**Passage**.
RE: Accented ij ligatures (was: Unicode Public Review Issues update)

From: Kent Karlsson (kentk@cs.chalmers.se)
Date: Tue Jul 01 2003 - 06:04:27 EDT

  • Next message: Philippe Verdy: "Re: Accented ij ligatures (was: Unicode Public Review Issues update)"

    > > I don't know of any instances where a ij digraph would keep the dots
    > > AND get additional accent marks, nor of any where the ij would
    > > appear with a dotless i and dotless j and a single dot above,
    > > centered between them. Can you give examples?
    >
    > No of course:

    So why do you care?

    > the only sequence I know is a dotless ij digraph with
    > a centered accute accent.

    Not heard of that before; but if so, that's fine, and makes the
    ij-ligature
    useful for one more thing than I listed!

    >I just wonder if this public review makes
    > things clear that the presence of an accute accent is supposed to
    > remove both dots.

    Yes, but there is no need to overemphasise it.

    > For now I have seen some fonts keeping
    > the two dots, when centering an additional accute accent.

    Undesired behaviour.

    > The text of this update should specify that for this pair, the
    > intended option is to remove both soft dots, if there are other
    > diacritics.

    There is no need to overemphasise it.

    > But if one wants to restore the preious visual behavior, even if it's
    > incorrect for languages using this digraph as a letter, what would be
    > the behavior of using the following sequence:
    > <ij, combining dot above, combining accute>
    > (i.e. should this display 1 or 2 dots?)

    One (for consistency with usual behaviour), but it does not really
    matter.

    > Should the previous incorrect rendering be approximated with:
    > <ij, combining diaeresis, combining accute>

    Yes, but it does not really matter, since this isn't used.

    > or
    > <ij, combining dot above, combining dot above, combining accute>

    That should stack the two dots above each other, as usual.
    (There is absolutely no need for special rules here; this is not
    at all comparable to Vietnamese.)

    > > So if you want two dots and an acute use ‹ij, U+0308, U+0301›: ij¨´
    > >
    > > Of course a given font’s diaeresis will often not line up with the
    > > stems of its ij, and a custom one should be used instead. Or
    > > features and/or ligs as appropriate to the font’ technology could
    > > just use the ‹ij› glyph w/ an extra acute. Either way it is a glyph
    > > issue rather than a character issue.
    >
    > Doesn't it create a new equivalence for the sequences
    > <ij, diaeresis> and <ij>

    No. Note that there is no canonical or compatibility equivalence
    between i and a dotless i with a combining dot above.

**Dataset content**.
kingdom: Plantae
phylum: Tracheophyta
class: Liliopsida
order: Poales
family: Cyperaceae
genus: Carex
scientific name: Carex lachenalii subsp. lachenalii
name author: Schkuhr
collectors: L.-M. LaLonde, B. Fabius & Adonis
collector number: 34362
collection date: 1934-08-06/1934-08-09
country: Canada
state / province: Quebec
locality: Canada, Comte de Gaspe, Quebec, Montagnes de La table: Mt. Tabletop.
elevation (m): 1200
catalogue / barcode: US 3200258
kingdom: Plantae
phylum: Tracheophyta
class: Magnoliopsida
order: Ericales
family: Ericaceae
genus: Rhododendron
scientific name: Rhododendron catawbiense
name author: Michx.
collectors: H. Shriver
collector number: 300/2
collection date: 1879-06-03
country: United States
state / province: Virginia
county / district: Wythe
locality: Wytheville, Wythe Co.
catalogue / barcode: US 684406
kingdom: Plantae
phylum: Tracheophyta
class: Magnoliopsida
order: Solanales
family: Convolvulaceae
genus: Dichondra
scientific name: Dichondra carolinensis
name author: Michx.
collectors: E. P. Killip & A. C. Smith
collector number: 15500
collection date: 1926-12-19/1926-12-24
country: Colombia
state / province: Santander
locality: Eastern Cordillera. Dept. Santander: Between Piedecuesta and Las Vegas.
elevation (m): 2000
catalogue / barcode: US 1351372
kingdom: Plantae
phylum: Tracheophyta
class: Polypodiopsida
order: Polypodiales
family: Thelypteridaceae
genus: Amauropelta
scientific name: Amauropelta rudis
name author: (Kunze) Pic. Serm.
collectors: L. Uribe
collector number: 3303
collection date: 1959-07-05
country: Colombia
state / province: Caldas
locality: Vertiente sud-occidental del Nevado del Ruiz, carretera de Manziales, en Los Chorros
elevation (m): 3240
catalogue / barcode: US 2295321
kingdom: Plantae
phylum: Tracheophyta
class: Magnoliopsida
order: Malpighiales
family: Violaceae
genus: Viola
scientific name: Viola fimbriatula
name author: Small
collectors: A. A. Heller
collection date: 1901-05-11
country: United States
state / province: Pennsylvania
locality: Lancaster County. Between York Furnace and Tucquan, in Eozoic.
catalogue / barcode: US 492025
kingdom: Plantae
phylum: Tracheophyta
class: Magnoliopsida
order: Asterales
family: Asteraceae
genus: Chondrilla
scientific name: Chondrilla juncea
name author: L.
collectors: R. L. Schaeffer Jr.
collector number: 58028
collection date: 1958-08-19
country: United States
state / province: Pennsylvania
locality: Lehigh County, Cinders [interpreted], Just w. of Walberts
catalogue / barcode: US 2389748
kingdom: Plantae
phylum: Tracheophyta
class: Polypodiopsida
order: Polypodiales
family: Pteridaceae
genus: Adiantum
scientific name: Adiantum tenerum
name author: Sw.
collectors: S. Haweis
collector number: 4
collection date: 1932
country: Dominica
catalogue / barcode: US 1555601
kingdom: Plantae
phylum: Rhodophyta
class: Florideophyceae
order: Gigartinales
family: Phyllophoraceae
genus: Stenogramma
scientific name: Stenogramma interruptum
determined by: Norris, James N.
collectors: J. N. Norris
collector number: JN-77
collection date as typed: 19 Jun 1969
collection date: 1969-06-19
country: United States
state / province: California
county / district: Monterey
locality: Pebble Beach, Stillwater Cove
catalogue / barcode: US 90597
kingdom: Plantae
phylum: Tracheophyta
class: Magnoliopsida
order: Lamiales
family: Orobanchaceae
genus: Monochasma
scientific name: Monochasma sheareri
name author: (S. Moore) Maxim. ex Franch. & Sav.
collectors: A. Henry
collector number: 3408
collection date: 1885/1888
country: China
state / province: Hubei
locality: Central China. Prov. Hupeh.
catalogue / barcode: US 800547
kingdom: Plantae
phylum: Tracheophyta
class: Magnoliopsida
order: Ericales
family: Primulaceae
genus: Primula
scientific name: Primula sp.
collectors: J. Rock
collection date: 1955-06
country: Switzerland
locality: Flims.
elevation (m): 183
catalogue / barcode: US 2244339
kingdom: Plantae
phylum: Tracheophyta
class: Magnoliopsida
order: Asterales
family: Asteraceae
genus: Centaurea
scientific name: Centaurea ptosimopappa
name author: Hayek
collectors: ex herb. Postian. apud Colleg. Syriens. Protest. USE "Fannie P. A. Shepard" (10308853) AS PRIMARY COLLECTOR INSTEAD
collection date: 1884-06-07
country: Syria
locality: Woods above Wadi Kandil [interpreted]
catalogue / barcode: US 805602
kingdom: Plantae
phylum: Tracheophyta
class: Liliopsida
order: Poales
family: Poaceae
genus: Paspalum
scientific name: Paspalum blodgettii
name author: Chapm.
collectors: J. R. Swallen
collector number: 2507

**Work instructions**.
**A)** Return the passage of the ij ligature message between "Date: Tue Jul" and "you give examples?", inclusive, copied word for word.
**B)** Answer these questions from the ij ligature message:
(i) Who sent it, and on what date?
(ii) According to the reply, what should a sequence with two combining dots above followed by an acute accent do with the two dots?
(iii) Does the reply say there is a canonical or compatibility equivalence between i and a dotless i with a combining dot above?
These rows were drawn from a separate source.

**Correct answers**.
**A)**
Date: Tue Jul 01 2003 - 06:04:27 EDT

  • Next message: Philippe Verdy: "Re: Accented ij ligatures (was: Unicode Public Review Issues update)"

    > > I don't know of any instances where a ij digraph would keep the dots
    > > AND get additional accent marks, nor of any where the ij would
    > > appear with a dotless i and dotless j and a single dot above,
    > > centered between them. Can you give examples?

**B)**
(i) Kent Karlsson (kentk@cs.chalmers.se), on Tue Jul 01 2003.
(ii) It should stack the two dots above each other.
(iii) No.